§ WORK INSTRUCTIONS: Please format the rows below, from the first line up to and including the line with "36: (397, 115)", as a Markdown table whose Number column counts each line and whose Content column holds that line, leaving out blank lines.

——

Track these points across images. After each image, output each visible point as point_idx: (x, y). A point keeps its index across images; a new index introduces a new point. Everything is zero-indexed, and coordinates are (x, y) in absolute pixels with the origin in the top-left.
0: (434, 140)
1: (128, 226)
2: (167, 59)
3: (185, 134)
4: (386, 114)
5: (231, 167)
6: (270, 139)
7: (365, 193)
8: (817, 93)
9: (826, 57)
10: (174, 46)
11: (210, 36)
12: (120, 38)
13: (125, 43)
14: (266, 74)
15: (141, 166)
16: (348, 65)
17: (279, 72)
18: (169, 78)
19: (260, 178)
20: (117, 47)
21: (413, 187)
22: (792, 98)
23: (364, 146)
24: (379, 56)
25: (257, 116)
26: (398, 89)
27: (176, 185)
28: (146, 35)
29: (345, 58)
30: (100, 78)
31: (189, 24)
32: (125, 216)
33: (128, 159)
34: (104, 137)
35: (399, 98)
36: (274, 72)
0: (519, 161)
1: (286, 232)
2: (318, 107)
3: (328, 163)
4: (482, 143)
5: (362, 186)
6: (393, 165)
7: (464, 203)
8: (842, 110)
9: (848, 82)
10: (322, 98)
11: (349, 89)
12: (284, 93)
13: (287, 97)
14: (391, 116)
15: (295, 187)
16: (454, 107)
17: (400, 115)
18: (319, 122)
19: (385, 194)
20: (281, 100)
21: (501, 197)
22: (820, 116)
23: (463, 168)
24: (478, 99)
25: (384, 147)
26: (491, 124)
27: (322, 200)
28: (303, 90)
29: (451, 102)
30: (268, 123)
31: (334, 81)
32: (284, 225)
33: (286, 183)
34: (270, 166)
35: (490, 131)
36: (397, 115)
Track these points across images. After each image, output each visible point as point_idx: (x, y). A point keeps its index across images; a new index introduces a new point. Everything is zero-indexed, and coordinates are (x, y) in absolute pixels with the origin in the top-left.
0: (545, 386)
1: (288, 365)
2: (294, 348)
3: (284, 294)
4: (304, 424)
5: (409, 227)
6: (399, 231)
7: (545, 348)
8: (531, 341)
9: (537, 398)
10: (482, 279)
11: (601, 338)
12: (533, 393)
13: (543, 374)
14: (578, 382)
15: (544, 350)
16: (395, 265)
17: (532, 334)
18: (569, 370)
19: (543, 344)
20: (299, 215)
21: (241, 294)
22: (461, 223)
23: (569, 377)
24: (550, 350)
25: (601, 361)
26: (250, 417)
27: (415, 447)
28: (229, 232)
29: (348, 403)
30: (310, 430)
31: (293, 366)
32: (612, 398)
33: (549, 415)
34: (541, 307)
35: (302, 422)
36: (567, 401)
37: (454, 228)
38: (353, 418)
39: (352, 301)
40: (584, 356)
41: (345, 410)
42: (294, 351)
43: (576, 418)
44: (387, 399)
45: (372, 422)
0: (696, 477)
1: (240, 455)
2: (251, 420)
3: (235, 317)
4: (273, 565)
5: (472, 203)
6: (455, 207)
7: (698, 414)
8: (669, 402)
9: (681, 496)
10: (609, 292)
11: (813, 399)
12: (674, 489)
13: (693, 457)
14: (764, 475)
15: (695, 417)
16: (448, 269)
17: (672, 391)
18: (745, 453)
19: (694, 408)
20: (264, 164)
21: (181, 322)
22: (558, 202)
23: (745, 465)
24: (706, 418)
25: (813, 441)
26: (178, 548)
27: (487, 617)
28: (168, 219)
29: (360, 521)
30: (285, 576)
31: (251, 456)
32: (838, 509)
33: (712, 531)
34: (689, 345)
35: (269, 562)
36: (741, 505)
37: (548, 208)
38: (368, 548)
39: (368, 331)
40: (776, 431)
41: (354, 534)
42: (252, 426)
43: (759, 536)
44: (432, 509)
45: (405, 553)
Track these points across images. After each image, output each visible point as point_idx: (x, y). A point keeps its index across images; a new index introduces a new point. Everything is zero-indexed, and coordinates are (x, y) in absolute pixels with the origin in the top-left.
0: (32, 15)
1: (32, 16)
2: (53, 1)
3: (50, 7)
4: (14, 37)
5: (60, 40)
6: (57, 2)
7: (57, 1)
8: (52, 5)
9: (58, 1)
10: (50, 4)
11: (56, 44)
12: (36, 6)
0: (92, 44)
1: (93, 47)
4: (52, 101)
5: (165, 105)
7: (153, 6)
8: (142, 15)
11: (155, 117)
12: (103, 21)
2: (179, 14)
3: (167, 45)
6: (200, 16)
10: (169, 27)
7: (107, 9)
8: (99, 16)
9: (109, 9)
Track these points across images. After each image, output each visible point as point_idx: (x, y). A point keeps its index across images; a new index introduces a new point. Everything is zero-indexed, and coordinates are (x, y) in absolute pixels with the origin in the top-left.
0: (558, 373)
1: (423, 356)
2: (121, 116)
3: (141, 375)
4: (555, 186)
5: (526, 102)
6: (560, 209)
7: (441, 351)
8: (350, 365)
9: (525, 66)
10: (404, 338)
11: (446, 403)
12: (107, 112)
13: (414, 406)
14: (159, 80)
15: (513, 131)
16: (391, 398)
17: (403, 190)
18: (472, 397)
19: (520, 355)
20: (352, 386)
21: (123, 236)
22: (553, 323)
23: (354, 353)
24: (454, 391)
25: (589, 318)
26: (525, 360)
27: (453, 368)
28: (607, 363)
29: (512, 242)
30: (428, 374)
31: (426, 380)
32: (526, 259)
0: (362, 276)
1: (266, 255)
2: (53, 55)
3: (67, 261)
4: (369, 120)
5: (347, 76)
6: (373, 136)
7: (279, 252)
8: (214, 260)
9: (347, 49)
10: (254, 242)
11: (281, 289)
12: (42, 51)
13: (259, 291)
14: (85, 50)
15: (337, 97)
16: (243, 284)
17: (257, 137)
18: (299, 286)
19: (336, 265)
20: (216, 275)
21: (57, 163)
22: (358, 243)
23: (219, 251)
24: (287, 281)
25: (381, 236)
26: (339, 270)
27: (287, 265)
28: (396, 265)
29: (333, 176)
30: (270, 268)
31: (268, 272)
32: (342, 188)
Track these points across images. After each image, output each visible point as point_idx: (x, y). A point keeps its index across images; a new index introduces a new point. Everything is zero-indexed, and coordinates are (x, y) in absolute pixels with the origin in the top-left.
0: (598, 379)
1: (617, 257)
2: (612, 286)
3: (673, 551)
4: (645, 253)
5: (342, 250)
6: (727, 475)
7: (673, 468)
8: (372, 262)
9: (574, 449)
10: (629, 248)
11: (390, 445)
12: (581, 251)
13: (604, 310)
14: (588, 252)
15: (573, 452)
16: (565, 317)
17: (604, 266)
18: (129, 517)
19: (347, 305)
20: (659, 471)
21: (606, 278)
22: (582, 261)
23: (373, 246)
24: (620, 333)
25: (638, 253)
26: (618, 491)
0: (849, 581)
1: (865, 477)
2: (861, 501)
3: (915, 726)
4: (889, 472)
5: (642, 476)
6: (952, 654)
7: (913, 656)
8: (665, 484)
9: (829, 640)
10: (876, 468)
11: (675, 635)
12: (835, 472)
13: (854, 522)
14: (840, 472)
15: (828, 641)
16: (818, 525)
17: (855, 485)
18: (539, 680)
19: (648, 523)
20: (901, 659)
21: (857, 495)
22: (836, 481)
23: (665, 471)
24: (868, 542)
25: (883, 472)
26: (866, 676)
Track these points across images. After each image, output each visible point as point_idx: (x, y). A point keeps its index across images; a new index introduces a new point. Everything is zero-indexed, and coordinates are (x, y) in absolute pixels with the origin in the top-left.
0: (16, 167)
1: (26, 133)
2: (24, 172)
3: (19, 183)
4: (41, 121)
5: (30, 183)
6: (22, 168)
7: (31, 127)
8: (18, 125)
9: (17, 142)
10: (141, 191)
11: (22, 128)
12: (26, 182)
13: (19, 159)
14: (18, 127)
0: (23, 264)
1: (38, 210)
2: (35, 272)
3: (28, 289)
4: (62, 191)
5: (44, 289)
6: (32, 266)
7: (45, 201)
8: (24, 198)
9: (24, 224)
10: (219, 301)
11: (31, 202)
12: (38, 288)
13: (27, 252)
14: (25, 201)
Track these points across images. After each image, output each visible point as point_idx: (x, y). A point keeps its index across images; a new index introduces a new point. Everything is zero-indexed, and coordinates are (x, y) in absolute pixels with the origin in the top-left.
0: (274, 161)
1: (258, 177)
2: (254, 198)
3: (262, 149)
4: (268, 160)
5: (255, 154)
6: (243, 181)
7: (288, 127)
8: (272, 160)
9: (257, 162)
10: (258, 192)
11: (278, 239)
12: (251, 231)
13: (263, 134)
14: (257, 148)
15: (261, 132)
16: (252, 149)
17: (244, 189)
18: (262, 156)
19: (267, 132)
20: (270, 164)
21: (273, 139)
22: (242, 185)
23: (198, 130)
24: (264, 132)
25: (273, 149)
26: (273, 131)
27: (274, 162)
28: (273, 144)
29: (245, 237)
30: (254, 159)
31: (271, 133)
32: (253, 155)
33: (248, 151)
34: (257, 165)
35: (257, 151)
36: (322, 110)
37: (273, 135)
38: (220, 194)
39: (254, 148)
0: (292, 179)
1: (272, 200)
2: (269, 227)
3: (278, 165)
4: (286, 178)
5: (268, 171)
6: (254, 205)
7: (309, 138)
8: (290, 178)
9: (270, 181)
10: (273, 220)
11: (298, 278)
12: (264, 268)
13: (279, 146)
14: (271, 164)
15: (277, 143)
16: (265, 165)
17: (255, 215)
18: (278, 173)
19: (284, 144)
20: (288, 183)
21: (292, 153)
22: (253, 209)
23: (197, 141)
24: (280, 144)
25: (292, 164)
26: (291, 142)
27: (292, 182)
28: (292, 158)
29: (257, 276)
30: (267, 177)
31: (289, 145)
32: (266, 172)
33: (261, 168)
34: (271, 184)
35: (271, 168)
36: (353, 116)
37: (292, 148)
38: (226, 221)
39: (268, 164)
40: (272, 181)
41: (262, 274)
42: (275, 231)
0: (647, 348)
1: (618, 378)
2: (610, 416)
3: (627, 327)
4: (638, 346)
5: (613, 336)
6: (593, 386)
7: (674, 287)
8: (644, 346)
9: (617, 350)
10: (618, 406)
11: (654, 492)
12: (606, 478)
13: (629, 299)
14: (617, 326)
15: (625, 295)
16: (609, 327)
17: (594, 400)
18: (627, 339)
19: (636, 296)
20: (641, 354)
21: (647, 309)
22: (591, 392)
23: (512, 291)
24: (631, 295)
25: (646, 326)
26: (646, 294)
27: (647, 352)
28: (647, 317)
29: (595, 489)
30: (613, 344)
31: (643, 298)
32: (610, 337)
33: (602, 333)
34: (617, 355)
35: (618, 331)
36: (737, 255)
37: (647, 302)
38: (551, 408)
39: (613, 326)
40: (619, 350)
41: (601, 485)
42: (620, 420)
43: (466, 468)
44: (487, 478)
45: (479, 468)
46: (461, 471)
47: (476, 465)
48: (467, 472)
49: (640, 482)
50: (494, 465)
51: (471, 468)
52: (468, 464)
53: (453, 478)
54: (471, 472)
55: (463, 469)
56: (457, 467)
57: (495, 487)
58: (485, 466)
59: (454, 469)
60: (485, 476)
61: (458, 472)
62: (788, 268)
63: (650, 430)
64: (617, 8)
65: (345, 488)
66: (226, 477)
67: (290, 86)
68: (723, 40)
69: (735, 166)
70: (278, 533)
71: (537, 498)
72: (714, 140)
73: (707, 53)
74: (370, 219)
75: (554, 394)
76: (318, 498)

——

§ THE ANSWER:
| Number | Content |
|---|---|
| 1 | Track these points across images. After each image, output each visible point as point_idx: (x, y). A point keeps its index across images; a new index introduces a new point. Everything is zero-indexed, and coordinates are (x, y) in absolute pixels with the origin in the top-left. |
| 2 | 0: (434, 140) |
| 3 | 1: (128, 226) |
| 4 | 2: (167, 59) |
| 5 | 3: (185, 134) |
| 6 | 4: (386, 114) |
| 7 | 5: (231, 167) |
| 8 | 6: (270, 139) |
| 9 | 7: (365, 193) |
| 10 | 8: (817, 93) |
| 11 | 9: (826, 57) |
| 12 | 10: (174, 46) |
| 13 | 11: (210, 36) |
| 14 | 12: (120, 38) |
| 15 | 13: (125, 43) |
| 16 | 14: (266, 74) |
| 17 | 15: (141, 166) |
| 18 | 16: (348, 65) |
| 19 | 17: (279, 72) |
| 20 | 18: (169, 78) |
| 21 | 19: (260, 178) |
| 22 | 20: (117, 47) |
| 23 | 21: (413, 187) |
| 24 | 22: (792, 98) |
| 25 | 23: (364, 146) |
| 26 | 24: (379, 56) |
| 27 | 25: (257, 116) |
| 28 | 26: (398, 89) |
| 29 | 27: (176, 185) |
| 30 | 28: (146, 35) |
| 31 | 29: (345, 58) |
| 32 | 30: (100, 78) |
| 33 | 31: (189, 24) |
| 34 | 32: (125, 216) |
| 35 | 33: (128, 159) |
| 36 | 34: (104, 137) |
| 37 | 35: (399, 98) |
| 38 | 36: (274, 72) |
| 39 | 0: (519, 161) |
| 40 | 1: (286, 232) |
| 41 | 2: (318, 107) |
| 42 | 3: (328, 163) |
| 43 | 4: (482, 143) |
| 44 | 5: (362, 186) |
| 45 | 6: (393, 165) |
| 46 | 7: (464, 203) |
| 47 | 8: (842, 110) |
| 48 | 9: (848, 82) |
| 49 | 10: (322, 98) |
| 50 | 11: (349, 89) |
| 51 | 12: (284, 93) |
| 52 | 13: (287, 97) |
| 53 | 14: (391, 116) |
| 54 | 15: (295, 187) |
| 55 | 16: (454, 107) |
| 56 | 17: (400, 115) |
| 57 | 18: (319, 122) |
| 58 | 19: (385, 194) |
| 59 | 20: (281, 100) |
| 60 | 21: (501, 197) |
| 61 | 22: (820, 116) |
| 62 | 23: (463, 168) |
| 63 | 24: (478, 99) |
| 64 | 25: (384, 147) |
| 65 | 26: (491, 124) |
| 66 | 27: (322, 200) |
| 67 | 28: (303, 90) |
| 68 | 29: (451, 102) |
| 69 | 30: (268, 123) |
| 70 | 31: (334, 81) |
| 71 | 32: (284, 225) |
| 72 | 33: (286, 183) |
| 73 | 34: (270, 166) |
| 74 | 35: (490, 131) |
| 75 | 36: (397, 115) |